To get the vitamins, nutrients, dietary fiber, protein, and antioxidants your body needs, you can consume various fresh and organic foods every day. Drink plenty of water.
Avoid using sugar, fat, and salt to reduce obesity, heart disease, stroke, diabetes, and some forms of cancer. World Health Organization have recommended some precautions ad healthy foods to include in daily diet plan, let’s have a look some of these:
Include Fresh & Organic Food in Your Daily Diet Plan:
Take fresh vegetables, fruits, beans, nuts, and whole grains (e.g. unprocessed corn, millet, oats, wheat, brown rice, or starchy tubers or roots like cabbage, yam, taro, or cassava).
It's also advisable to use food derived from animal sources, including fresh milk, meat, fish, and eggs.
Daily Eat Plan:
Two cups of fruit (4 servings), 2.5 cups of vegetables (5 servings), 180 g grains, and 160 g meat and beans (red meat 1-2 times a week, poultry 2-3 times a week) can be consumed.
Snack on raw vegetables and fresh fruit rather than high-sugar, high-fat, or high-salt diets.
Overcooking vegetables and fruit can result in the loss of essential vitamins.
Choose frozen or dry vegetables and berries that haven't been salted or sugared.
Drink Plenty of Water:
Water is needed for survival. It transfers nutrients and compounds through the bloodstream, controls body temperature, eliminates waste, and lubricates and cushions joints.
Per day, drink 8–10 Cups of Water
Water is the preferred option, but other beverages, fruits, and vegetables that contain water, such as lemon juice (diluted in water and unsweetened), tea, and coffee, are also appropriate.
However, excessive caffeine use should be avoided, as should sweetened fruit juices, syrups, fruit juice concentrates, fizzy and still drinks, which all contain sugar.

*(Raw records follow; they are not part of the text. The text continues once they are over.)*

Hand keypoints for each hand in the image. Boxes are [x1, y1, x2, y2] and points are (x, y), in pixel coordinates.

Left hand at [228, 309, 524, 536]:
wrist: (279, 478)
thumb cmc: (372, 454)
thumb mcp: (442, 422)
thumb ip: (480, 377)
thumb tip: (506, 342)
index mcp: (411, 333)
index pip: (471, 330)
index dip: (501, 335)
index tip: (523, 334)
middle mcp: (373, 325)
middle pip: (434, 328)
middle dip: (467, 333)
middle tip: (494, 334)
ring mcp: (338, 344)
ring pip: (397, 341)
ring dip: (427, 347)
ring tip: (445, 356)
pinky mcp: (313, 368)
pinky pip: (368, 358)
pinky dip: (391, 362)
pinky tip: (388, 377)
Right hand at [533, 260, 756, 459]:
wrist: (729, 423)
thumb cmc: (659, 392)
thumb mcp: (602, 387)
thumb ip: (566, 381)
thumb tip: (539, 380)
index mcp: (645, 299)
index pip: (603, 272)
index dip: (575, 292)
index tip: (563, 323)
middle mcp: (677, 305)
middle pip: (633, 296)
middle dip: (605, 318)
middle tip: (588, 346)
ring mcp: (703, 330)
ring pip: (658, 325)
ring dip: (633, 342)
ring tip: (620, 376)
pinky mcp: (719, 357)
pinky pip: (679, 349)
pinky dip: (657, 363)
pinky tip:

Reduce salt and sugar intake.
Limit the use of salt and high-sodium condiments when frying and preparing food.
Using iodized salt and limiting daily salt consumption to less than 5 g (nearly one teaspoon).
Salty and sugary foods (such as snacks) can be avoided.

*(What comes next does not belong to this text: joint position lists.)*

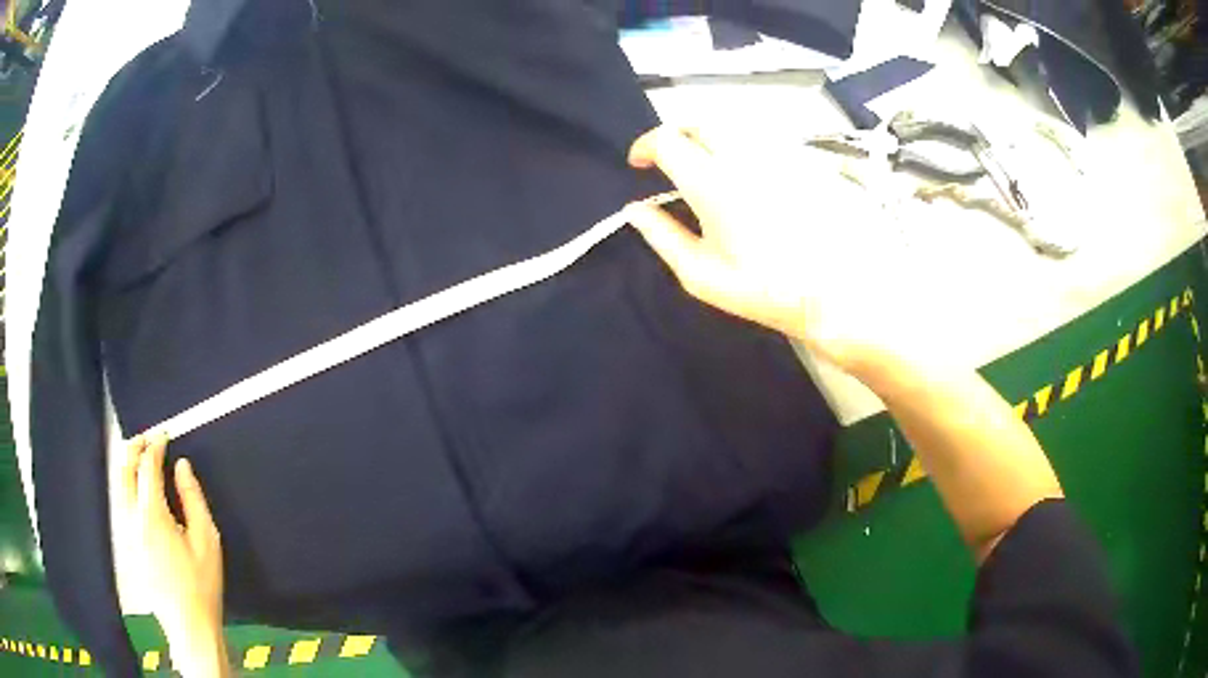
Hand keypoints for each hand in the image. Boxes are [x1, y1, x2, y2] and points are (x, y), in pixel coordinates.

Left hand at [119, 433, 228, 675]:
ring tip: (140, 458)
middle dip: (135, 448)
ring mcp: (126, 532)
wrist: (188, 626)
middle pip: (125, 470)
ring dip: (128, 466)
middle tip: (148, 439)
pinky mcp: (127, 546)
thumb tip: (182, 466)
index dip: (155, 445)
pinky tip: (138, 491)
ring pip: (119, 487)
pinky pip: (121, 504)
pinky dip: (127, 486)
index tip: (164, 433)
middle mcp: (132, 518)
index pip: (147, 466)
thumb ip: (193, 499)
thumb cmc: (202, 585)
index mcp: (152, 515)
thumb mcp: (207, 541)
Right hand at [626, 126, 923, 374]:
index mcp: (713, 182)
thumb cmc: (767, 290)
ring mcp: (777, 153)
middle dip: (675, 135)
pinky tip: (746, 177)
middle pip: (699, 122)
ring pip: (731, 127)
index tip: (638, 164)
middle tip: (668, 161)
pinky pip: (760, 141)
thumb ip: (662, 237)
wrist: (839, 293)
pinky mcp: (801, 159)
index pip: (668, 139)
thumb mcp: (702, 275)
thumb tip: (634, 209)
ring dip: (707, 139)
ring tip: (704, 167)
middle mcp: (744, 155)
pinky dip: (739, 148)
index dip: (645, 145)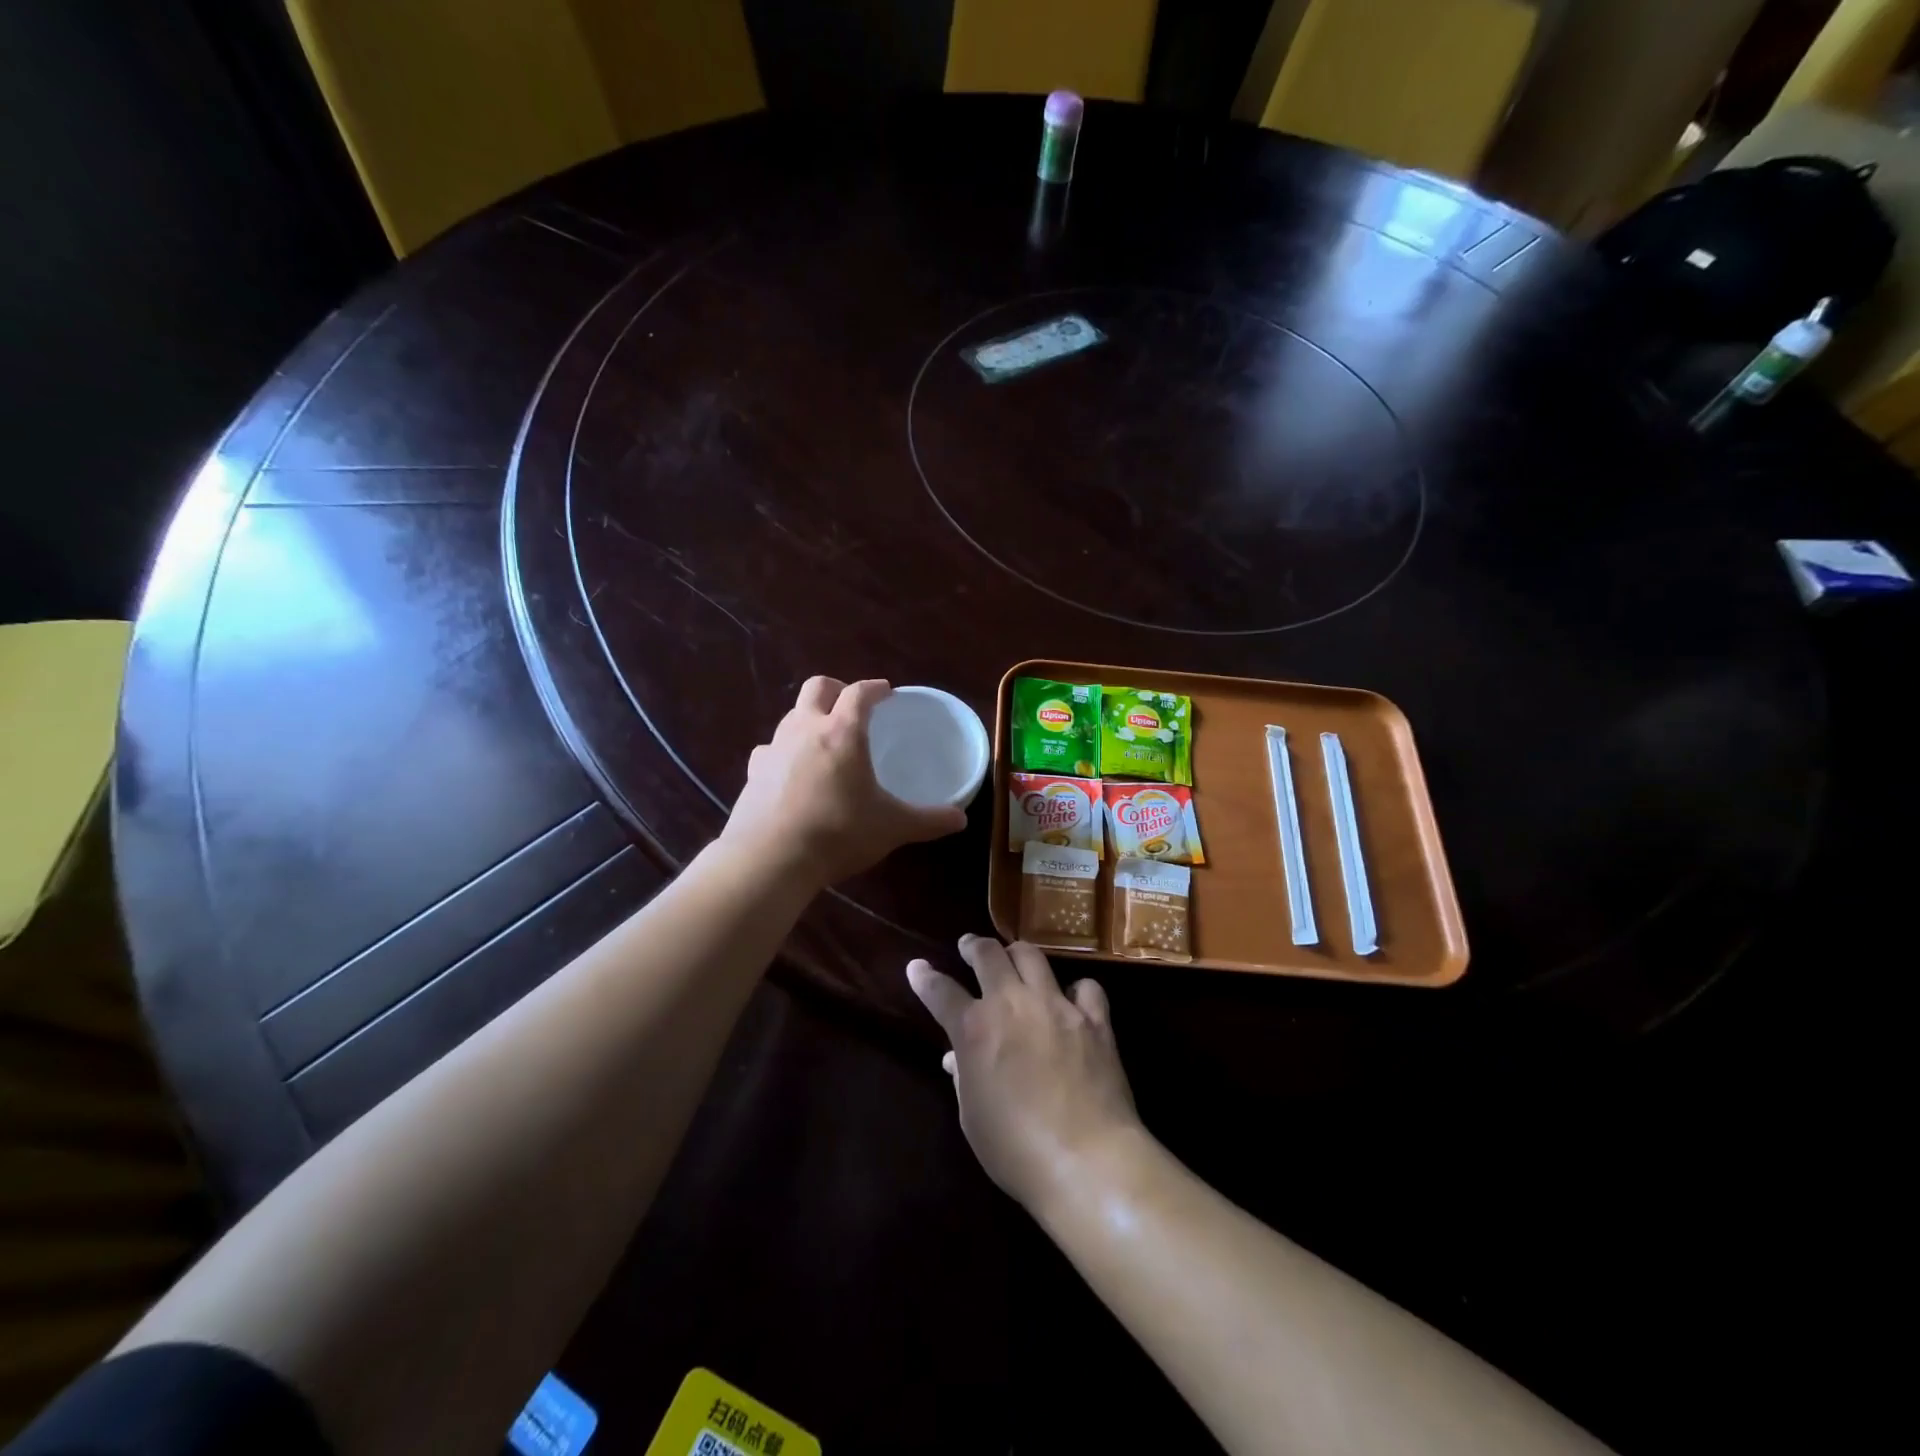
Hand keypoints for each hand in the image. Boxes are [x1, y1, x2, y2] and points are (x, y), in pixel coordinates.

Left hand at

Soft drinks, sodas, and other sugary beverages can be consumed in moderation (e.g. fruit juices, fruit juice concentrates and syrups, flavored milk and yoghurt drinks).

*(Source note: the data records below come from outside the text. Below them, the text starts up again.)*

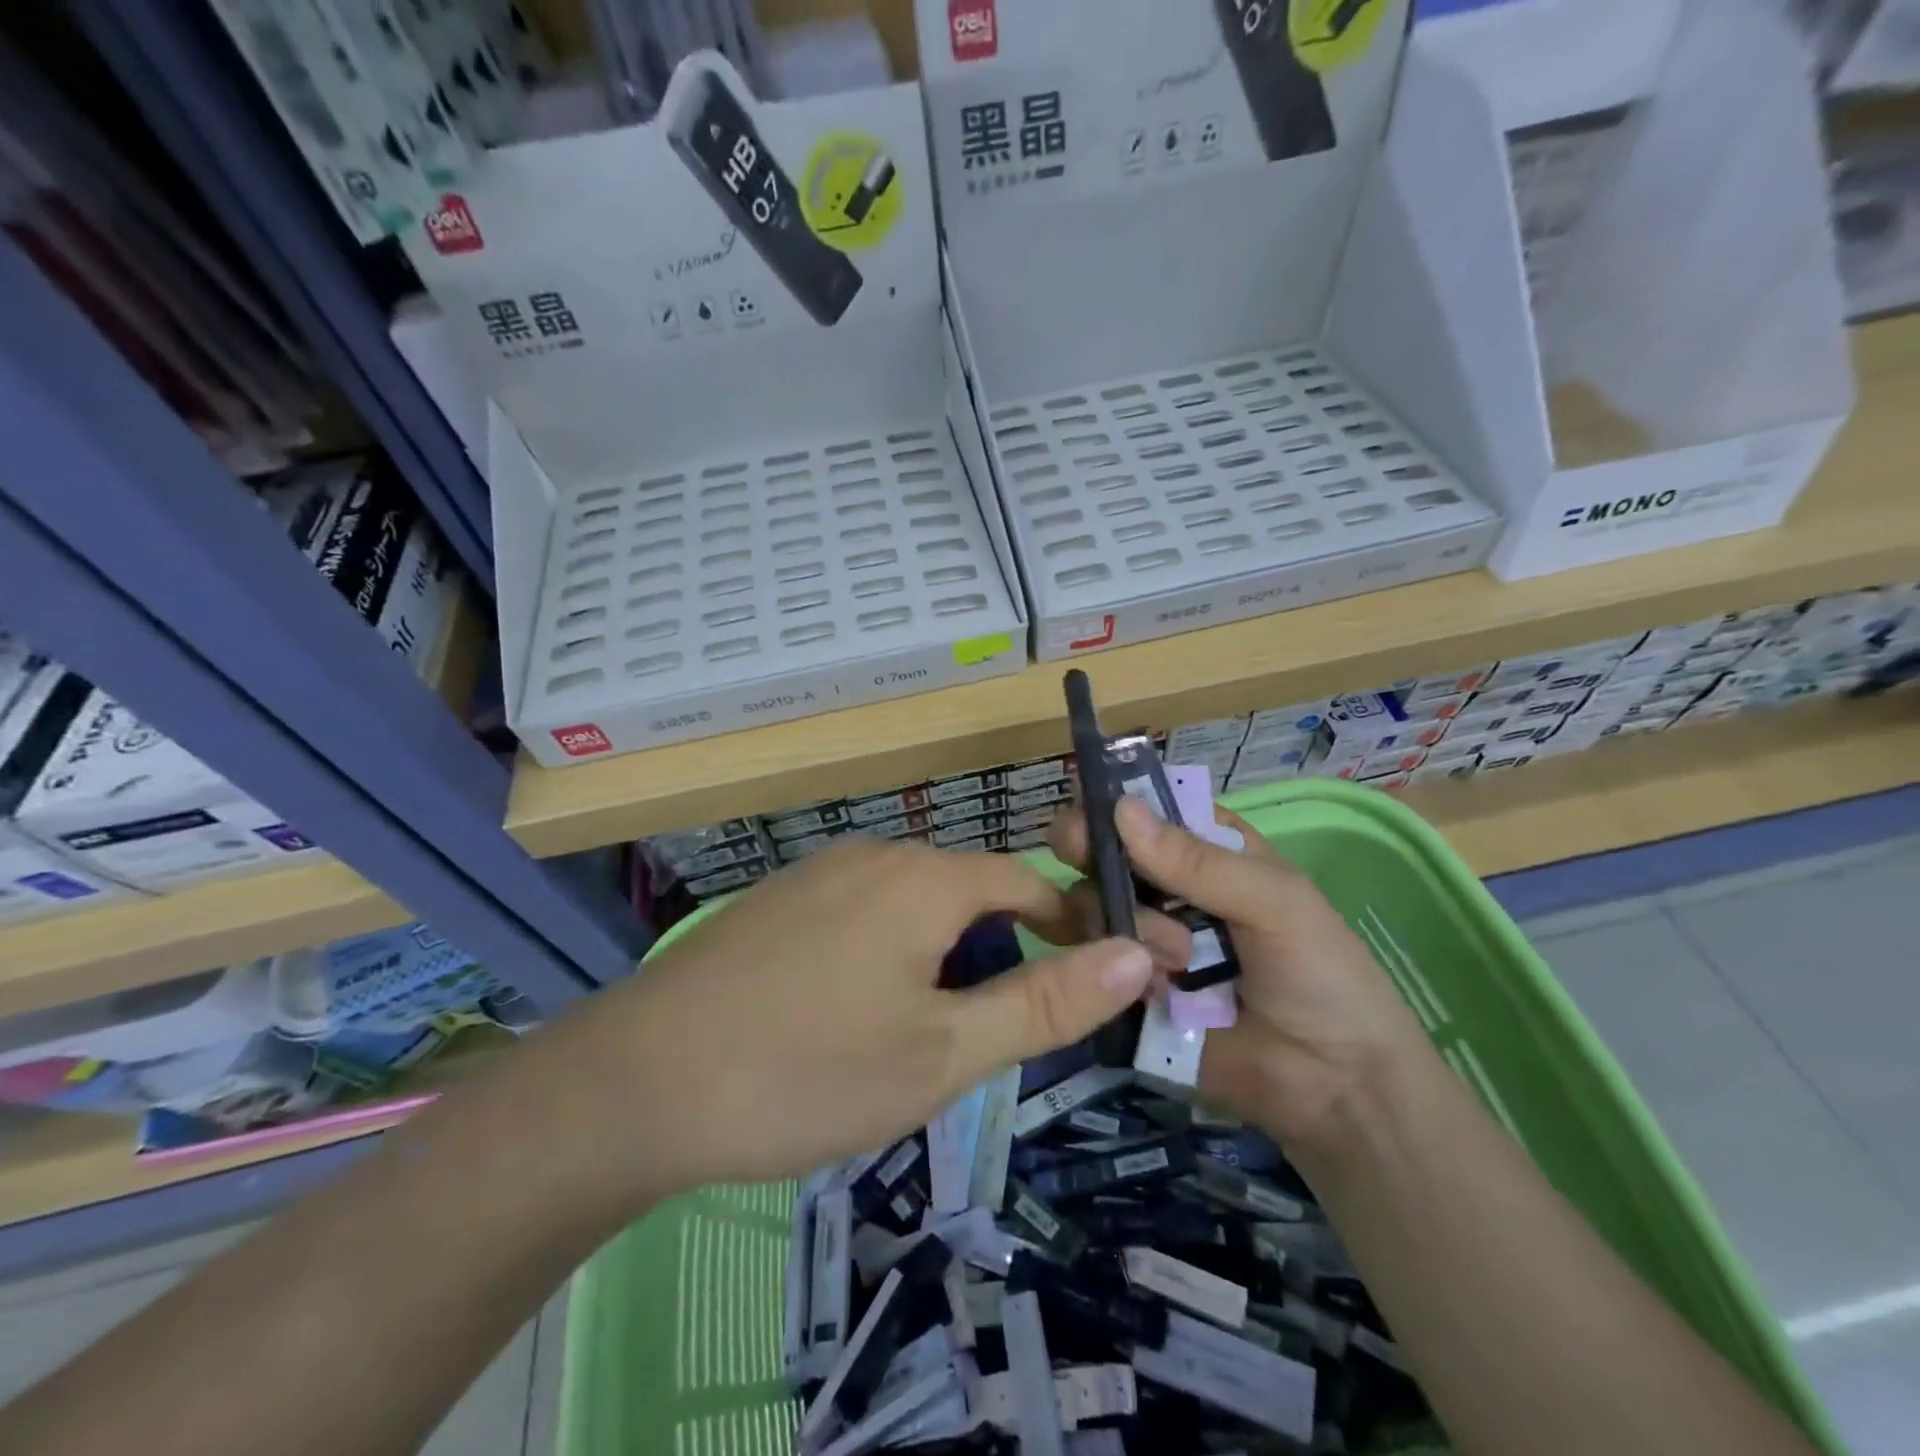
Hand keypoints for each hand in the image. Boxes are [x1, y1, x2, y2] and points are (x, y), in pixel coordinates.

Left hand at [553, 837, 1170, 1198]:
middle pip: (969, 894)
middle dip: (996, 956)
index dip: (1071, 926)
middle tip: (985, 1039)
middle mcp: (875, 855)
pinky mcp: (779, 900)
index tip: (1090, 982)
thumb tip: (1137, 953)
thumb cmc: (806, 1070)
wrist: (637, 1082)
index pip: (1029, 881)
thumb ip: (1045, 1002)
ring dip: (939, 961)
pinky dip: (886, 955)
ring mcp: (819, 872)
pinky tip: (849, 1018)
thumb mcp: (943, 1053)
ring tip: (917, 1039)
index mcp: (925, 879)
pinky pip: (861, 914)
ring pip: (913, 908)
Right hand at [1048, 797, 1431, 1148]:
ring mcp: (1145, 939)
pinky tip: (1148, 984)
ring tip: (1177, 963)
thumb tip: (1120, 808)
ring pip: (1096, 903)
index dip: (1117, 800)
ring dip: (1124, 921)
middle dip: (1093, 849)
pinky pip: (1096, 962)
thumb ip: (1197, 861)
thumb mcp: (1275, 902)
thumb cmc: (1322, 976)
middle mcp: (1169, 890)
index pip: (1152, 810)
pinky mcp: (1129, 989)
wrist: (1334, 1089)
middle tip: (1079, 851)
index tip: (1085, 800)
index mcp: (1210, 854)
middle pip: (1109, 852)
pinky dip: (1110, 965)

Fresh fruits should be preferred over tasty sweets such as cookies, desserts, and chocolate.
Eat At Home As Far As Possible:
Reduce your interaction with other people and your chances of contracting COVID-19 by eating at home. Maintain a 1-metre space between yourself and someone who is coughing or sneezing. In crowded social environments such as restaurants and cafes, this is not always possible. Droplets from sick people can fall on surfaces and people's hands (e.g., consumers and employees), and with so many people coming and going, it's impossible to know whether hands are being washed often enough. Surfaces are being cleaned and disinfected quickly adequately.
Psychosocial Care and Counselling
Nutrition and hydration are beneficial to fitness and immunity, but they are not silver bullets. People with chronic illnesses who have been diagnosed with COVID-19 can need assistance with their mental wellbeing and diet to maintain their health. Seek help from appropriately qualified health care providers and community-based lay and peer counsellors for counselling and psychosocial assistance.